● **Activity**: Give only the number of lines in the records that include the string "depth".

● **Data**:
========

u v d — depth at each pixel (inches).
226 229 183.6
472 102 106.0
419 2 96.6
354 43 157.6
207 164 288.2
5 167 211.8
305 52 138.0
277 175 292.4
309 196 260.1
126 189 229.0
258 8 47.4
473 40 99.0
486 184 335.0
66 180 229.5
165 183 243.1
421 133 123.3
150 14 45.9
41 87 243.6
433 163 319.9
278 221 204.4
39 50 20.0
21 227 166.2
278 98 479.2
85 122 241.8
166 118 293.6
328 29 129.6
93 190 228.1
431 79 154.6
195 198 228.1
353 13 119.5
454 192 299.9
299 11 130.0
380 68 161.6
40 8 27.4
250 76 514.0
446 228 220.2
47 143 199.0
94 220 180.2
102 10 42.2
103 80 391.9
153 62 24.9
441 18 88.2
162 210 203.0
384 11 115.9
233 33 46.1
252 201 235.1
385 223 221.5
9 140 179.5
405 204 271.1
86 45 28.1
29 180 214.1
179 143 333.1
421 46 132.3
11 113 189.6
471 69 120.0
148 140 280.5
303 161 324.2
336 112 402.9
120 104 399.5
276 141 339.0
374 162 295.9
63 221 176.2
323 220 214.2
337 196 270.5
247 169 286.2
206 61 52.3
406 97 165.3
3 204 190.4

========

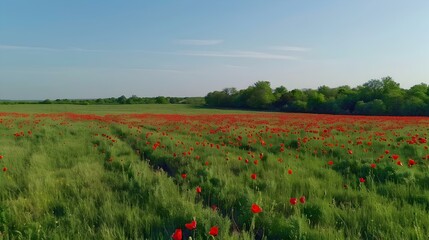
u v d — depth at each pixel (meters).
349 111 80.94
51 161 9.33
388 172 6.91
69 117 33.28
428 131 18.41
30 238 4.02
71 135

========

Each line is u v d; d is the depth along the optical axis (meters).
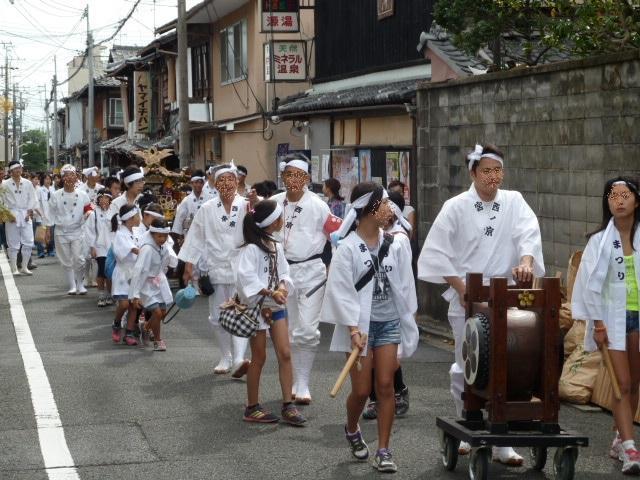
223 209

========

● **Exercise response**: 3